Start of DATA TO EXAMINE
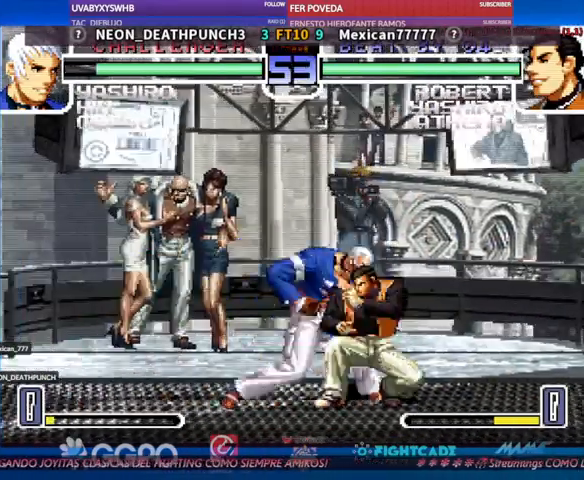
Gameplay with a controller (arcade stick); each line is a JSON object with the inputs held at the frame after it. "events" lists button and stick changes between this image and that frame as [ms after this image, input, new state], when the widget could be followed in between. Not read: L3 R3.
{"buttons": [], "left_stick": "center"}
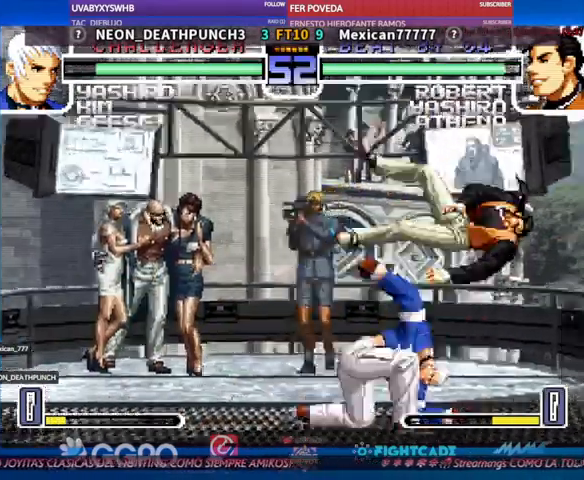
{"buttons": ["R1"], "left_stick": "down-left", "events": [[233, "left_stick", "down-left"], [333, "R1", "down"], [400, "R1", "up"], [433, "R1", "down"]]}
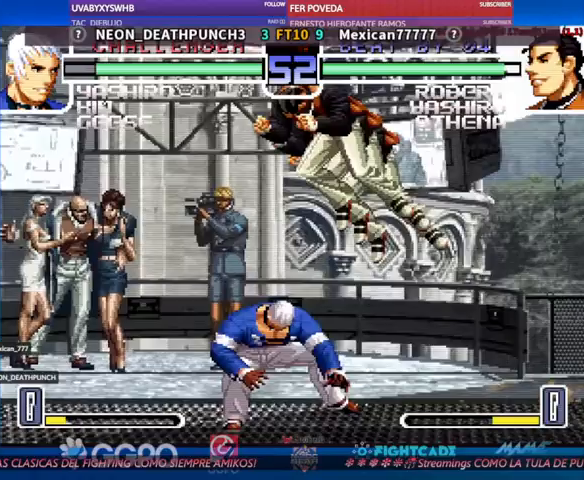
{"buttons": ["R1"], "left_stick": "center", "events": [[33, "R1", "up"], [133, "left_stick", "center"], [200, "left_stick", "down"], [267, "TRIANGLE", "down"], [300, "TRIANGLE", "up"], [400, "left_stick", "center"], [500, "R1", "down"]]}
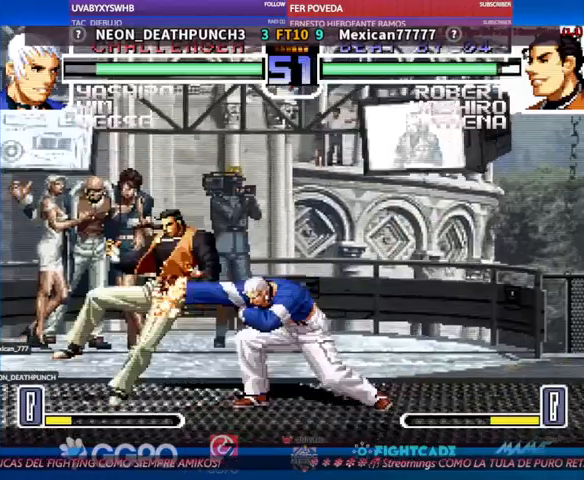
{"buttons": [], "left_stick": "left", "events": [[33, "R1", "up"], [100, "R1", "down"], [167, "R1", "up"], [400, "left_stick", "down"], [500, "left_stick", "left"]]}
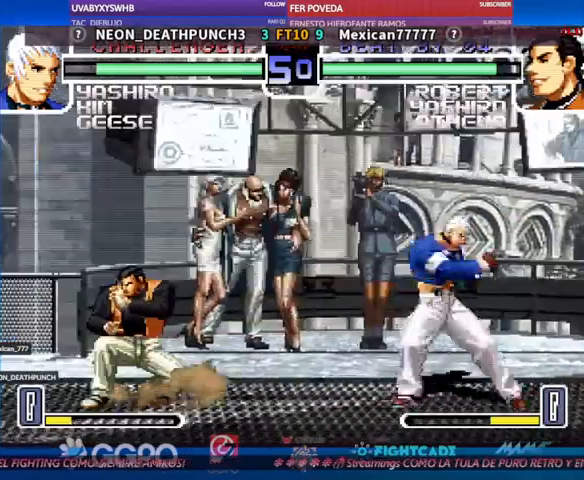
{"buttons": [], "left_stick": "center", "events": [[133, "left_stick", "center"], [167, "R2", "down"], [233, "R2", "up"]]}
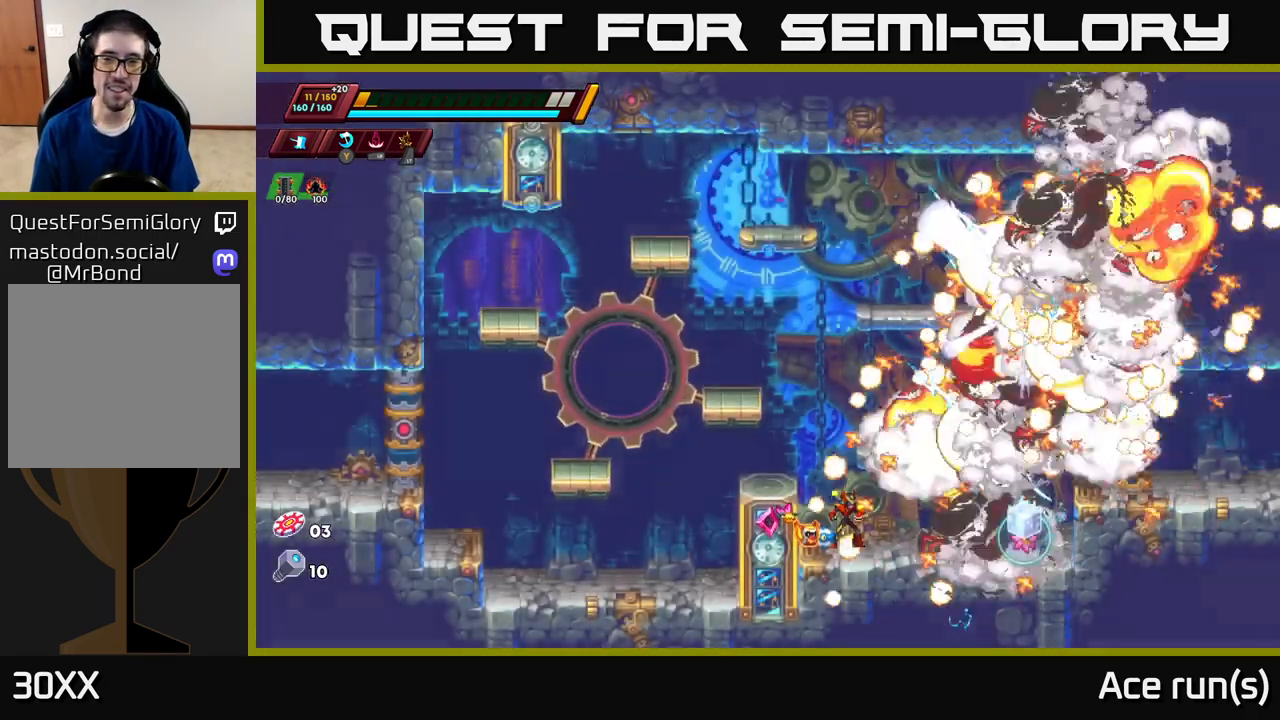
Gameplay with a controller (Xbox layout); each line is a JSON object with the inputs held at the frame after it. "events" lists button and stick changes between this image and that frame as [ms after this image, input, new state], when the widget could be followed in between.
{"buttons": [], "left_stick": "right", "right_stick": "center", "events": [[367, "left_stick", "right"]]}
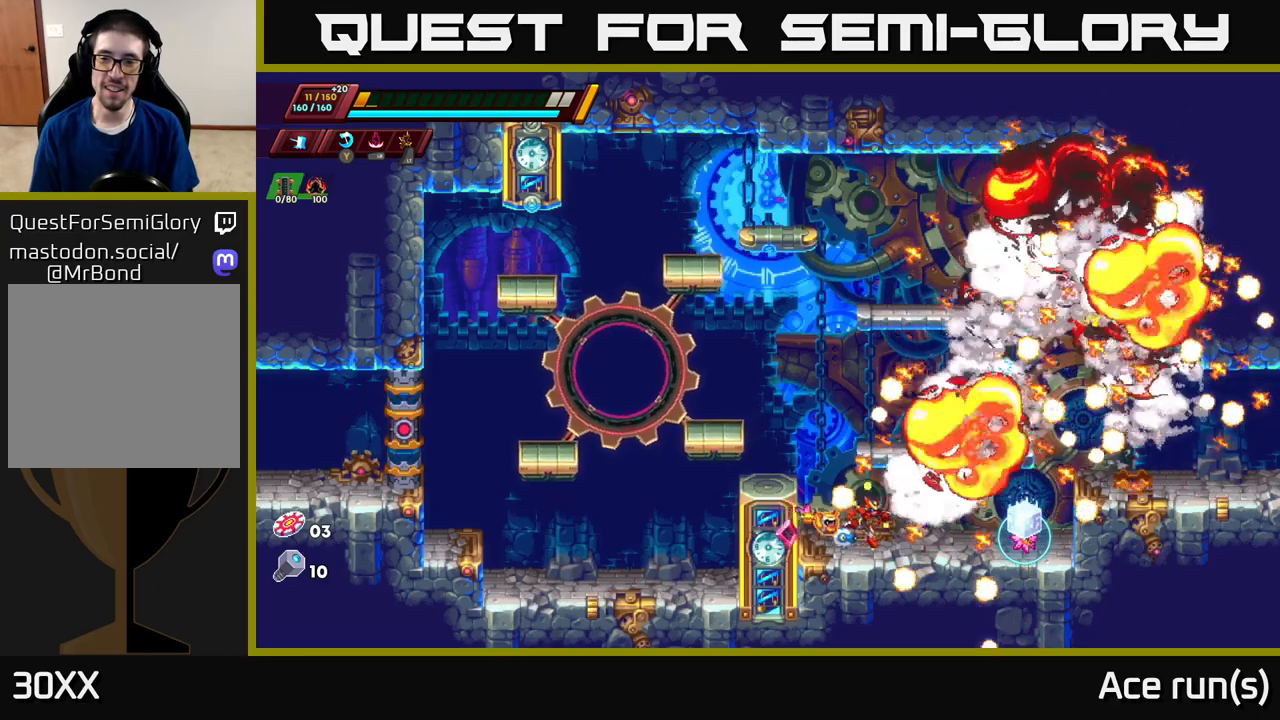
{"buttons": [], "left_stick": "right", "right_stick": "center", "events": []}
End of DATA TO EXAMINE
ACTIVITY – Everything in the listing above must be restated word for word, except the images.

RESPONSE FOR THIS EXERCISE –
Gameplay with a controller (arcade stick); each line is a JSON object with the inputs held at the frame after it. "events" lists button and stick changes between this image and that frame as [ms after this image, input, new state], when the widget could be followed in between. Not read: L3 R3.
{"buttons": [], "left_stick": "center"}
{"buttons": ["R1"], "left_stick": "down-left", "events": [[233, "left_stick", "down-left"], [333, "R1", "down"], [400, "R1", "up"], [433, "R1", "down"]]}
{"buttons": ["R1"], "left_stick": "center", "events": [[33, "R1", "up"], [133, "left_stick", "center"], [200, "left_stick", "down"], [267, "TRIANGLE", "down"], [300, "TRIANGLE", "up"], [400, "left_stick", "center"], [500, "R1", "down"]]}
{"buttons": [], "left_stick": "left", "events": [[33, "R1", "up"], [100, "R1", "down"], [167, "R1", "up"], [400, "left_stick", "down"], [500, "left_stick", "left"]]}
{"buttons": [], "left_stick": "center", "events": [[133, "left_stick", "center"], [167, "R2", "down"], [233, "R2", "up"]]}
Gameplay with a controller (Xbox layout); each line is a JSON object with the inputs held at the frame after it. "events" lists button and stick changes between this image and that frame as [ms after this image, input, new state], when the widget could be followed in between.
{"buttons": [], "left_stick": "right", "right_stick": "center", "events": [[367, "left_stick", "right"]]}
{"buttons": [], "left_stick": "right", "right_stick": "center", "events": []}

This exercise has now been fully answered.